The hub is exposed to clients by two server endpoints (advertised as the rc-proxy and rc-events feature tokens on GET /api/info and GET /api/overview):

  • /api/sheds/{name}/rc/* — a reverse proxy into the shed's hub over backend.DialService(shed, 1029), with a strict method/path allowlist (only GET sessions/events/messages and POST input; the {slug} is pattern-validated so no traversal reaches the proxied path), SSE flushing, hop-by-hop header stripping, bounded response bodies, and control-scope auth. It ensure-starts the hub at most once per shed (singleflight) behind a circuit breaker (3 failed starts in 5 min → 503 for the window, no exec storm).
  • GET /api/rc/events — a demand-driven aggregate SSE stream across every shed: zero connected clients ⇒ zero upstream hub connections; the first client opens one upstream per shed that is running and has rc sessions.
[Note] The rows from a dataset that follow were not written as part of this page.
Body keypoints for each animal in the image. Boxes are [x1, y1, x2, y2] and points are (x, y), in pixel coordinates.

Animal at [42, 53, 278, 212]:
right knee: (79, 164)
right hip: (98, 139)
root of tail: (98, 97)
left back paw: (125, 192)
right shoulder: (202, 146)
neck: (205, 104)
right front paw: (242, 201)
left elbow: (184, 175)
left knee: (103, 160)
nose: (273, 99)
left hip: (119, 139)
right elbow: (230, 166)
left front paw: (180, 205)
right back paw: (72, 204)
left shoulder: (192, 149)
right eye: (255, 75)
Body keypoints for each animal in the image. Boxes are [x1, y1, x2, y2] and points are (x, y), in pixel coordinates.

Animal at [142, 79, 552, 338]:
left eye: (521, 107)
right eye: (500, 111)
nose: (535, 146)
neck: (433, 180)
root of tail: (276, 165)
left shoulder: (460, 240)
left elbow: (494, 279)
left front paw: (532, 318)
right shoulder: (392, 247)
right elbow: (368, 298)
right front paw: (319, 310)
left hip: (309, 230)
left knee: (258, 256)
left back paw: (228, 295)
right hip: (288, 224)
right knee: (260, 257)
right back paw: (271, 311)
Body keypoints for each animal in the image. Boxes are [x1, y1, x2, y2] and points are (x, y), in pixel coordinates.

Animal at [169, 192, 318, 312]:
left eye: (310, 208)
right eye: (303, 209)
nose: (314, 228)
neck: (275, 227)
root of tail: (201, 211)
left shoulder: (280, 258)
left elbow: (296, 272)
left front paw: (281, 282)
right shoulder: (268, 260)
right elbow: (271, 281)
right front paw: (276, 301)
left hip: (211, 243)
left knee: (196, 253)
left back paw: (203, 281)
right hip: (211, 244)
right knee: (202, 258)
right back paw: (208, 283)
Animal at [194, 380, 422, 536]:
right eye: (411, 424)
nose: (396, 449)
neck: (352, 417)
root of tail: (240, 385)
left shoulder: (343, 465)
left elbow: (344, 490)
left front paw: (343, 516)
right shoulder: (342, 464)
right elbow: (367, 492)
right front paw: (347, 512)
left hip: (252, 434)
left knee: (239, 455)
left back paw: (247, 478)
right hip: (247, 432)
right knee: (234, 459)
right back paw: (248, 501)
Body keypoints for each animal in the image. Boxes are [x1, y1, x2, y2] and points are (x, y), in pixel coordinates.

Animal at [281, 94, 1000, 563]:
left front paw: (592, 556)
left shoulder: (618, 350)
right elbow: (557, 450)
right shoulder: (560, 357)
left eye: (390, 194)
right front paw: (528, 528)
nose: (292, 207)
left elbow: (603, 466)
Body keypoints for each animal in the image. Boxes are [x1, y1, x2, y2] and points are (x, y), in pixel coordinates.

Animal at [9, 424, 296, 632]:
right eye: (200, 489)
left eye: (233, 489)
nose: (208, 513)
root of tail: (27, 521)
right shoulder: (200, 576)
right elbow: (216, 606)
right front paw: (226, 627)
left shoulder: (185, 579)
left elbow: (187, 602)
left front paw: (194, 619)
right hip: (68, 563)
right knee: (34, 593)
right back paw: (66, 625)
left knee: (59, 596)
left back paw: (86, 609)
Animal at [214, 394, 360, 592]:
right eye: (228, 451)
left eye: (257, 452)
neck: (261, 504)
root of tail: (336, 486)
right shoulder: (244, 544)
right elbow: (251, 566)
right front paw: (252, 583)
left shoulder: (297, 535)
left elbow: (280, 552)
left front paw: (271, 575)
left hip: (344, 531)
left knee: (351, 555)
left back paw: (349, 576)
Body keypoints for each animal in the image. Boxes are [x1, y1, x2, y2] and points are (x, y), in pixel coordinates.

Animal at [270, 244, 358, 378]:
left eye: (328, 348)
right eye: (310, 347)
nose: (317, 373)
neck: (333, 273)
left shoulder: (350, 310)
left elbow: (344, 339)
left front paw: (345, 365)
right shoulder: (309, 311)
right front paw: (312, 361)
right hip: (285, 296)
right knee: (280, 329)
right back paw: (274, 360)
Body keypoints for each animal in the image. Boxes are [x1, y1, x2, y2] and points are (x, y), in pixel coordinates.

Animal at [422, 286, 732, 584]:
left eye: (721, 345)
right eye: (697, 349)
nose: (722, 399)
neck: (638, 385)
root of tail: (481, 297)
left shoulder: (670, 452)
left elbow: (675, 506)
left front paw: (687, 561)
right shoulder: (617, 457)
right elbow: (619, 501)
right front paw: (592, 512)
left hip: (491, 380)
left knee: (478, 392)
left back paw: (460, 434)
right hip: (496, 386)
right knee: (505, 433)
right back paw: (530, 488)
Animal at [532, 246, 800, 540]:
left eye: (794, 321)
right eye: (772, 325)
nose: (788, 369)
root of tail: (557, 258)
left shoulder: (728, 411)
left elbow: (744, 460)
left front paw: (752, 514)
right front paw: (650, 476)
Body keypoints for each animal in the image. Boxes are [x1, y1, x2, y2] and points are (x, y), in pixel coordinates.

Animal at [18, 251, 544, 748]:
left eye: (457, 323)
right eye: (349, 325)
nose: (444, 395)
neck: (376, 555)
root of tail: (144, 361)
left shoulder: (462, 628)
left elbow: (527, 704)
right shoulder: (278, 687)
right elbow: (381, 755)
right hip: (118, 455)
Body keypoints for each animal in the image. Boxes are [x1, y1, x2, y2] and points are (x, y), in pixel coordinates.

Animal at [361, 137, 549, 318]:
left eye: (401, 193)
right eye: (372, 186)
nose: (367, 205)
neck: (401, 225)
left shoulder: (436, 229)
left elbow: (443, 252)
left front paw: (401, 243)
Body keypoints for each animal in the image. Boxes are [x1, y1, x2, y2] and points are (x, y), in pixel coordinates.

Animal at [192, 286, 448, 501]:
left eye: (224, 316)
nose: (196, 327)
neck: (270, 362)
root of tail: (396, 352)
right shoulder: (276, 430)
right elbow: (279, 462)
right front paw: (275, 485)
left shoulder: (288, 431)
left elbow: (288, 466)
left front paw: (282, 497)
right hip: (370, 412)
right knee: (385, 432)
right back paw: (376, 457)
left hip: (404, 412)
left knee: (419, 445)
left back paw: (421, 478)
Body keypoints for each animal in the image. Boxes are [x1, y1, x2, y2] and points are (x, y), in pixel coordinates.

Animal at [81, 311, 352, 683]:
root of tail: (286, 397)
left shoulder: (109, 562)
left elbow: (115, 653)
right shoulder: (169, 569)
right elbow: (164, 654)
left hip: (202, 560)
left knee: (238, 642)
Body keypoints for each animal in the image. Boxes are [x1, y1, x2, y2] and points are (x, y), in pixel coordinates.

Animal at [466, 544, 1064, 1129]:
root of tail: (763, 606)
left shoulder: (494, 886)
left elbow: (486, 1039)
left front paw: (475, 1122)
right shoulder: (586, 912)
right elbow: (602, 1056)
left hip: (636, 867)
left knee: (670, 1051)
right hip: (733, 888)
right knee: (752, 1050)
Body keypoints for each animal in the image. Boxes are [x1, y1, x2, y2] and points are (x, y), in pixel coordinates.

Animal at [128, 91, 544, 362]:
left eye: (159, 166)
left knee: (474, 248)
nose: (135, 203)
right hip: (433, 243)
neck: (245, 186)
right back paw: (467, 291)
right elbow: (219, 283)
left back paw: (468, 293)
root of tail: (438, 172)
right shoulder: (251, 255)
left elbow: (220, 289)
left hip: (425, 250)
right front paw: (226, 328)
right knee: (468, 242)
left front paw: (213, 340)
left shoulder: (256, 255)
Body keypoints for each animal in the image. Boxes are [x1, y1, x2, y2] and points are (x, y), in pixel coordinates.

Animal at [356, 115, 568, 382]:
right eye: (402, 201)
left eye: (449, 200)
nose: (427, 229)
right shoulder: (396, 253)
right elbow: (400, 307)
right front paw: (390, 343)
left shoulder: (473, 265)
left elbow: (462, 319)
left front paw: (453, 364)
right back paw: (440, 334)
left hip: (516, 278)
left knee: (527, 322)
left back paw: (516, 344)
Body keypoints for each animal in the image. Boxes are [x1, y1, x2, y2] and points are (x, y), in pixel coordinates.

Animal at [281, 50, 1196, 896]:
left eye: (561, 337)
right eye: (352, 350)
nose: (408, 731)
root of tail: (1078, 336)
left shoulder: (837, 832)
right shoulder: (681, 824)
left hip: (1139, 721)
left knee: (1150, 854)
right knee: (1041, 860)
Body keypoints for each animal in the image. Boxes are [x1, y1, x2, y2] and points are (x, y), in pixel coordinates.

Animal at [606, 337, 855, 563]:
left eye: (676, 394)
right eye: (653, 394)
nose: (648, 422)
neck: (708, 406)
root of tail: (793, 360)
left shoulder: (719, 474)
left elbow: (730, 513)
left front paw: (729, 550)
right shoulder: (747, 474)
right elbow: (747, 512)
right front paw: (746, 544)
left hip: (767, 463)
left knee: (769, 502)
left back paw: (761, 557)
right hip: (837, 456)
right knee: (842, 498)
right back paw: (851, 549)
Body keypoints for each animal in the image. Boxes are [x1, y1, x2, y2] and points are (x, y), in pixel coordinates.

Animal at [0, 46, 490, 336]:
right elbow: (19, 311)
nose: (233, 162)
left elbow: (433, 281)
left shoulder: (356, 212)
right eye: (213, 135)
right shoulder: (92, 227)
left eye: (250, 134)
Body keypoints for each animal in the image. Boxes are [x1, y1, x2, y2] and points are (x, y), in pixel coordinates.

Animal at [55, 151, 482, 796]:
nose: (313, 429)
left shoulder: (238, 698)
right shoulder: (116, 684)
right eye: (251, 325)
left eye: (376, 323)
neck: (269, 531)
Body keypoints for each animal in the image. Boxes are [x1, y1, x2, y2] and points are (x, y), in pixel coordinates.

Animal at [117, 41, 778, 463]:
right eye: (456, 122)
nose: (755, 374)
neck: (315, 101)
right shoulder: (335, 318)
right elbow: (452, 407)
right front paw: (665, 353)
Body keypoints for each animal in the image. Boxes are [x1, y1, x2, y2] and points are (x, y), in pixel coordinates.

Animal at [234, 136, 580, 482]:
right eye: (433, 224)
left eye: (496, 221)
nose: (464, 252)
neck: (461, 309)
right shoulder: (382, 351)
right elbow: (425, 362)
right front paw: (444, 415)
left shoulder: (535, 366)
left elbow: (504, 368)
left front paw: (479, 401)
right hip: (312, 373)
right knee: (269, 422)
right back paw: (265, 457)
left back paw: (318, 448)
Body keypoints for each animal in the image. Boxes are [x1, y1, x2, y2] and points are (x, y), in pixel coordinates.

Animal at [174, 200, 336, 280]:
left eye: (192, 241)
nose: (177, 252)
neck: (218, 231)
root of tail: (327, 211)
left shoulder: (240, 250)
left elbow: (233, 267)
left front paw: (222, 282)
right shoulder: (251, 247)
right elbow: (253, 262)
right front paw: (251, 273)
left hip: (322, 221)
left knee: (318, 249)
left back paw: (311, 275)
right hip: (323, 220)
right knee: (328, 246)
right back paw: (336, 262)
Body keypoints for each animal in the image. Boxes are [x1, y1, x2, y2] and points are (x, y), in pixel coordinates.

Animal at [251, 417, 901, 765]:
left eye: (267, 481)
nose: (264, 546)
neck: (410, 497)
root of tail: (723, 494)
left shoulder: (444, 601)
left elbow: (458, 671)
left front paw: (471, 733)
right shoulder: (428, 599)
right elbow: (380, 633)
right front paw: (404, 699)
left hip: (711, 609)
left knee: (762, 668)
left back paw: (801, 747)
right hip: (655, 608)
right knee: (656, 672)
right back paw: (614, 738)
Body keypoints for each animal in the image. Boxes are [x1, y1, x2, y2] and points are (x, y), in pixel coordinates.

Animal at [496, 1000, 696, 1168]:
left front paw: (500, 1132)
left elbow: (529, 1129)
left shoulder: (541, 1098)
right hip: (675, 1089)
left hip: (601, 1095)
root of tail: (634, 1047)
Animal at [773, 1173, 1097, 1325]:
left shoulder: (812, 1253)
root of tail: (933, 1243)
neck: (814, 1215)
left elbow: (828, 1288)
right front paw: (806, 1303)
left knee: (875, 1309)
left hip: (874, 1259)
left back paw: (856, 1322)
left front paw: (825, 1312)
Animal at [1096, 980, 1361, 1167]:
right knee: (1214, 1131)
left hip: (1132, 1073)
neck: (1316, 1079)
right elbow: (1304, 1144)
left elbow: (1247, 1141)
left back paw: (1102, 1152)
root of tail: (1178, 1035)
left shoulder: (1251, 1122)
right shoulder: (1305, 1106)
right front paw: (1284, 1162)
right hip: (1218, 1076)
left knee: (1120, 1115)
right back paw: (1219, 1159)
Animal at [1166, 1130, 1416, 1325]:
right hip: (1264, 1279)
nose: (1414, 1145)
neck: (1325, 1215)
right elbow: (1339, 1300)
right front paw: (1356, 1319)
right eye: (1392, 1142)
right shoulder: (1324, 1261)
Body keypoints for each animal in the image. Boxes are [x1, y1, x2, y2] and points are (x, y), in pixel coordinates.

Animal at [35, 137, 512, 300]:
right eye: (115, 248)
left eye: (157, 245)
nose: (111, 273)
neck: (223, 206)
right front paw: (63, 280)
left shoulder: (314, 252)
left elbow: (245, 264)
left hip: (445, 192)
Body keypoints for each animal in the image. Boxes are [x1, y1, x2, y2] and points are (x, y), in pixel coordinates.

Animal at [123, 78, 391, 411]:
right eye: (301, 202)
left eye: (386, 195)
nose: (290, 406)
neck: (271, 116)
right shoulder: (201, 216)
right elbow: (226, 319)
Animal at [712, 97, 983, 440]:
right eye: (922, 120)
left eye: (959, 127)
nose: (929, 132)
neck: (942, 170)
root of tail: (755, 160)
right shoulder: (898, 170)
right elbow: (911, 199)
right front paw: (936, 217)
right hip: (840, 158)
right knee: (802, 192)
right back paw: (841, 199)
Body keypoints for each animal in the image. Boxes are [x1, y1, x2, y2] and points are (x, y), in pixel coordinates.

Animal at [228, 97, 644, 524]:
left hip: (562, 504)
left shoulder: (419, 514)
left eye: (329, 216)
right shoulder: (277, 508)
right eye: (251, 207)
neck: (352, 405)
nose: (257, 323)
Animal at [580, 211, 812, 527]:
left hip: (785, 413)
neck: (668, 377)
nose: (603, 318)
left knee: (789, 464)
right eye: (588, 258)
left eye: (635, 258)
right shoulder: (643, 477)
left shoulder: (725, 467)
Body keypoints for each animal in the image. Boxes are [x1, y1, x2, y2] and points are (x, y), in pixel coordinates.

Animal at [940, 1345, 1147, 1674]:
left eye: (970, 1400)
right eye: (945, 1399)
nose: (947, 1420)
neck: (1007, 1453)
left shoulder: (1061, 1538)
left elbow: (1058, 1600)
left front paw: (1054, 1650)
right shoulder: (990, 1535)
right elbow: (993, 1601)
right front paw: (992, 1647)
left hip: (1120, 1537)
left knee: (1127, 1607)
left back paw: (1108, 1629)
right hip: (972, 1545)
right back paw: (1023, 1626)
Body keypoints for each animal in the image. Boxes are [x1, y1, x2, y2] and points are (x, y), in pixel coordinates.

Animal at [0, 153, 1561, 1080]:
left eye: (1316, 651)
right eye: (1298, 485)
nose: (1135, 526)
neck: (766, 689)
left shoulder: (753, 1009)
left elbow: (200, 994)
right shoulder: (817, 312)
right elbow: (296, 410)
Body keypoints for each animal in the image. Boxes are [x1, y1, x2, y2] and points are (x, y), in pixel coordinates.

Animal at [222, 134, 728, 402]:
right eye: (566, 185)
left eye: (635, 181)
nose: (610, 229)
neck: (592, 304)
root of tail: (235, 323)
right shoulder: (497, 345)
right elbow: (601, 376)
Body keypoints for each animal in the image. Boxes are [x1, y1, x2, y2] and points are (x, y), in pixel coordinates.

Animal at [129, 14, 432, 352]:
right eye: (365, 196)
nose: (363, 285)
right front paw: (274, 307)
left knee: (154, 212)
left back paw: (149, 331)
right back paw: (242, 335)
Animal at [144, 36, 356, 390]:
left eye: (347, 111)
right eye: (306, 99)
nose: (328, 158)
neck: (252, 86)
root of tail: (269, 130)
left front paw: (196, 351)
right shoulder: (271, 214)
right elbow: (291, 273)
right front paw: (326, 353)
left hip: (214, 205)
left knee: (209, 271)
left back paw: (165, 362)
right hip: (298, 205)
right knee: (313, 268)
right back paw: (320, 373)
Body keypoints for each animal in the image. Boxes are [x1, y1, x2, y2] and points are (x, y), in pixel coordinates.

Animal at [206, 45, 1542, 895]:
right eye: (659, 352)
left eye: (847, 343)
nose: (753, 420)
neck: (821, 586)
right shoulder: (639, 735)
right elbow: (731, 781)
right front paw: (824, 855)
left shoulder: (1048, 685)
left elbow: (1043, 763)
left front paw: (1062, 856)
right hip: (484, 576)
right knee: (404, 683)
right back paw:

An upstream drop yields a synthetic hub.unavailable + exponential backoff (max 30 s); a stopped/deleted shed yields shed.stopped. Per-client buffered channel with drop-on-overflow, GET-only, control scope.

Session listings are enriched cheaply too: shed-ext-rc list consults an already-running hub with a ~200 ms deadline for activity (it never starts one), with instant fallback to today's hub-less behavior.

Hub-down degrade

The hub binds loopback only. DialService routes through the guest agent's vsock TCP proxy on both VZ and Firecracker (the agent dials the target on 127.0.0.1), so the loopback hub is reachable on both backends — there is no backend-structural degrade. (Binding 0.0.0.0 is ruled out by the security invariant regardless.)

The proxy still returns 503 RC_HUB_UNAVAILABLE when the hub genuinely isn't answering: the hub hasn't started yet, it crashed, or the image predates the hub binary. In that case listings carry no activity fields and clients hide watch/activity affordances (a clean feature-degrade). Clients key feature-degrade off the RC_HUB_UNAVAILABLE code.

Exit codes

The binary reports domain outcomes it observes locally; SSH-transport classification (auth/unreachable) is the orchestrator's job.

Code Meaning
0 success
2 invalid arguments / validation (e.g. a prompt for claude-broker, control chars, bad kind/slug)
3 duplicate slug (orchestrator maps to 409 RC_SLUG_TAKEN)
4 session not found (probe/prompt; kill stays idempotent → 0)
1 generic failure

Workspace trust and onboarding

For claude-* kinds, create pre-seeds ${CLAUDE_CONFIG_DIR:-$HOME}/.claude.json so a fresh shed reaches ready unattended without the workspace-trust or first-run dialogs:

  • projects["<workdir>"].hasTrustDialogAccepted — marks the workspace trusted
  • hasCompletedOnboarding — clears the first-run onboarding gate (theme picker)
  • theme — set to a default only when absent (never clobbered)

It also suppresses first-run interstitials that could pop a modal over an unattended session: it raises fullscreenUpsellSeenCount past the fullscreen-renderer upsell threshold (never lowering an existing value) and sets hasSeenAutoModeEntryWarning.

Writes use merge-never-clobber semantics (unknown OAuth/MCP keys preserved), an atomic write, and a file lock across concurrent creates. The accept-trust send-keys path is the fallback for the trust dialog; for bypassPermissions/--skip sessions the --wait poller also auto-accepts the one-time "Bypass Permissions mode" dialog. create does not log claude in — authentication is provisioned separately. See the convention spec for the full rules.